What did we add that is “hyper niche?”
For taddr rotation, we need to solve a security issue that involves core, and core has been focused on 6.1 and Zallet.
If user receives funds to multiple taddrs and then shields them all at the same time, it reveals information to potential attackers. They will have some ability to determine that they are from the same wallet. For example, if the attacker sends funds to a taddr, they can then monitor when those funds are shielded and gain information from the other balances that were shielded simultaneously. There is some discussion about leakage minimization by spreading the shielding out over time, which could be a usability issue as the user cannot send funds from a taddr in Zashi.
How many people on planet earth own a keystone device?

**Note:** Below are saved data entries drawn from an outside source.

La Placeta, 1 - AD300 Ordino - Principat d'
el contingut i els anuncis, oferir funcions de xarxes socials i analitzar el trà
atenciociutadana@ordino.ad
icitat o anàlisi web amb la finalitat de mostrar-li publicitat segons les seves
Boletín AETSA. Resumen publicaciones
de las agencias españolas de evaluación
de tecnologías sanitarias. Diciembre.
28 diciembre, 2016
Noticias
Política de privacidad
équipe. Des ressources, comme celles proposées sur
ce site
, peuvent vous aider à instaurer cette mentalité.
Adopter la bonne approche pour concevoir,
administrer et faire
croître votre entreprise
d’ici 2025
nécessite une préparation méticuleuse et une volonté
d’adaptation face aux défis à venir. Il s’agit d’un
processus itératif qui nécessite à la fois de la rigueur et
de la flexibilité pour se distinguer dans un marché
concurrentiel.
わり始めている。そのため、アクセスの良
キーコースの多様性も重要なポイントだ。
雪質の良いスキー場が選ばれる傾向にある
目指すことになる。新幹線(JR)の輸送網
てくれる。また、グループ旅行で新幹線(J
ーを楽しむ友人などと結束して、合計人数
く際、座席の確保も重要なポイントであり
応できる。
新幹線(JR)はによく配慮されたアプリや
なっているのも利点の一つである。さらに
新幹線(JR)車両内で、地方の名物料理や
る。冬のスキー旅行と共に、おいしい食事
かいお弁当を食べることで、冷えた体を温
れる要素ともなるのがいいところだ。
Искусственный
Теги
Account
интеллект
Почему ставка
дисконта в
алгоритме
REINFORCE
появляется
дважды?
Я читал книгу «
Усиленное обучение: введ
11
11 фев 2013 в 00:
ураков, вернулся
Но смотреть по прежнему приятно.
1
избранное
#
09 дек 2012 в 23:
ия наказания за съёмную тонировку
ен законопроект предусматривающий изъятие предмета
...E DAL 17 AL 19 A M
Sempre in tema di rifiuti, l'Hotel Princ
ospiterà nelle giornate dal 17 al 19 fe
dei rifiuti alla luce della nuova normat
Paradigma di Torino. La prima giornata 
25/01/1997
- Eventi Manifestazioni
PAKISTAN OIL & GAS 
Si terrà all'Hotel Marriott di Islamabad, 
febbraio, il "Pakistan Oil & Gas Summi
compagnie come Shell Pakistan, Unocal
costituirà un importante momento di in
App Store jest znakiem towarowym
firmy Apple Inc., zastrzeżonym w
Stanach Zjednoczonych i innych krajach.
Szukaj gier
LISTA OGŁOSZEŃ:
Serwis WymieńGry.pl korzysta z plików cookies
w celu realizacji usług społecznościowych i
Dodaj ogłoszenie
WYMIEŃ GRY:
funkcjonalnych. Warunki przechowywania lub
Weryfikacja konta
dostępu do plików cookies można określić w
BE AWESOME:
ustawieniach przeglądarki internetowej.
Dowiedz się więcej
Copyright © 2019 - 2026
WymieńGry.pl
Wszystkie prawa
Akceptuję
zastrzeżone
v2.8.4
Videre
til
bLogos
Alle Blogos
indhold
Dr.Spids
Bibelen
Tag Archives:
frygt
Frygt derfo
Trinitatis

I ordered one just so I can use it to store shielded Zcash on a hardware wallet. Having the ability to securely store shielded Zcash “at rest” is crucial for privacy in my opinion and you don’t want to store larger amounts on Zashi itself (because of the inherent security issues of mobile phones, not the software itself). And privacy is the biggest differentiator of Zcash, so that’s a very important feature to have.
Would it be great to have support for shielded addresses in more widely used hardware wallets like Trezor? Absolutely. But Keystone support is still a great step in the right direction in my opinion.
That doesn’t mean that having more than one t-Address isn’t crucial, it absolutely is. But it also needs to be designed right, especially in how you deal with a situation where you have multiple UTXOs on different t-Addresses that haven’t been shielded yet.
In an ideal world you would shield every incoming transaction to a t-Address immediately, but that would require Zashi to be active in the moment you receive the transaction. You cannot do push notifications to wake up the app in case of an incoming transaction, that would require to give the t-Addresses to a server and violate privacy.
However, once you have multiple unshielded UTXOs on different t-Addresses (on the same one it doesn’t matter) you have no easy way out anymore:
And how do you communicate all of these subtleties to a user without messing up the UX?
I would probably go with a UX design which goes like this:
So, at least one then.
Not criticizing supporting hardware wallets. I’m criticizing the development priorities and choices.
My point was that both are very important features and should be pursued in parallel, which seems to me what is happening.
The Zashi + Keystone integration significantly boosted ZEC in the shielded pool. Calling Keystone integration a misguided dev priority is ironic. ZCG funded Ledger and Trezor integrations for shielded addresses years ago, but those failed due to Ledger and Trezor’s priorities. Know the history before criticizing those driving Zcash’s future.